Pope Francis speaks wonderfully of personal charity and responsibility towards others in need. The Pope mentions that “It is not a good Christian who doesn’t do justice to the people who depend on him” and who does not “deprive himself of something essential for him in order to give it to another who is in need.” Great stuff but this is only the outward societal side of lent, the front side of the moral coin.
For the inward personal side of lent, the back side of the moral coin, the Pope is completely silent. This is puzzling given how much more important this part of Lent really is morally to a person’s salvation (than is the outward societal part). So why the omission? Couldn’t the Pope have included in his homily something like “it is not a good Christian who doesn’t do justice to God by reflecting on his sins” and who does not “offer God sorrowful penance by humbling himself, and by changing his heart”. Changing his heart “away from egocentric pride, arrogance, self centeredness, and the decedent wants and influences of society”. “Changing one’s moral focus to a life of loving embrace of Holy Mother the Church and Her teachings; from a life of sin and damnation to a life of righteous and eternal salvation.”
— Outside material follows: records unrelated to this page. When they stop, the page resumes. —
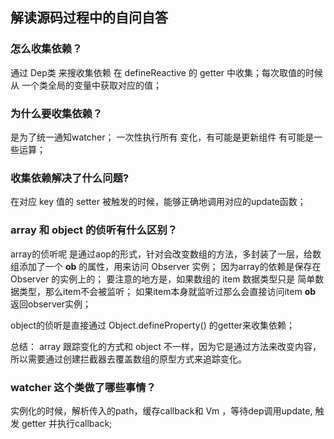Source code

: ## 解读源码过程中的自问自答


### 怎么收集依赖？
  通过 Dep类 来搜收集依赖
  在 defineReactive 的 getter 中收集；每次取值的时候从 一个类全局的变量中获取对应的值；

### 为什么要收集依赖？
  是为了统一通知watcher； 一次性执行所有 变化，有可能是更新组件 有可能是一些运算；

### 收集依赖解决了什么问题?
  在对应 key 值的 setter 被触发的时候，能够正确地调用对应的update函数；

### array 和 object 的侦听有什么区别？
  array的侦听呢 是通过aop的形式，针对会改变数组的方法，多封装了一层，给数组添加了一个 __ob__ 的属性，用来访问 Observer 实例； 因为array的依赖是保存在 Observer 的实例上的； 要注意的地方是，如果数组的 item 数据类型只是 简单数据类型，那么item不会被监听； 如果item本身就监听过那么会直接访问item __ob__ 返回observer实例；

  object的侦听是直接通过 Object.defineProperty() 的getter来收集依赖；

  总结： array 跟踪变化的方式和 object 不一样，因为它是通过方法来改变内容，所以需要通过创建拦截器去覆盖数组的原型方式来追踪变化。

### watcher 这个类做了哪些事情？
  实例化的时候，解析传入的path，缓存callback和 Vm ，等待dep调用update, 触发 getter 并执行callback;



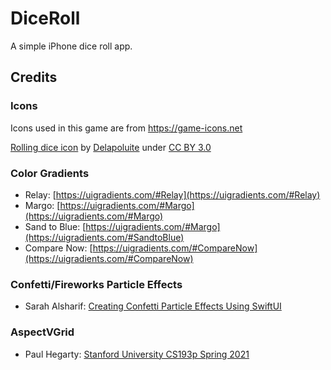 # DiceRoll

A simple iPhone dice roll app.

## Credits

### Icons
Icons used in this game are from https://game-icons.net

[Rolling dice icon](https://game-icons.net/1x1/delapouite/rolling-dices.html) by [Delapoluite](https://delapouite.com/) under [CC BY 3.0](https://creativecommons.org/licenses/by/3.0/)


### Color Gradients
 - Relay: [https://uigradients.com/#Relay](https://uigradients.com/#Relay)
 - Margo: [https://uigradients.com/#Margo](https://uigradients.com/#Margo)
 - Sand to Blue: [https://uigradients.com/#Margo](https://uigradients.com/#SandtoBlue)
 - Compare Now: [https://uigradients.com/#CompareNow](https://uigradients.com/#CompareNow)

### Confetti/Fireworks Particle Effects
 - Sarah Alsharif: [Creating Confetti Particle Effects Using SwiftUI](https://betterprogramming.pub/creating-confetti-particle-effects-using-swiftui-afda4240de6b)

### AspectVGrid
 - Paul Hegarty: [Stanford University CS193p Spring 2021](https://www.youtube.com/playlist?list=PLpGHT1n4-mAsxuRxVPv7kj4-dQYoC3VVu)

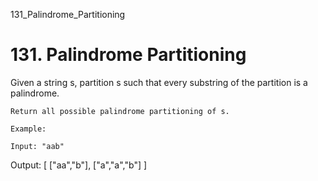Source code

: 131_Palindrome_Partitioning
# 131. Palindrome Partitioning

Given a string s, partition s such that every substring of the partition is
        a palindrome.

    Return all possible palindrome partitioning of s.

    Example:

    Input: "aab"
Output:
[
  ["aa","b"],
  ["a","a","b"]
]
Finally wouldn’t it have been appropriate for the Pope to have also mentioned by name in his homily, the many intrinsic evils facing Catholics today? To say clearly that all Catholics at Lent should be reflecting on these terrible sins knowing that they lead to eternal damnation and that God is lovingly calling them to repentance while there is still time? Sometimes it seems like the Church does not believe in a righteous God and Hell anymore. That the moral coin is only one sided. It borders on insanity.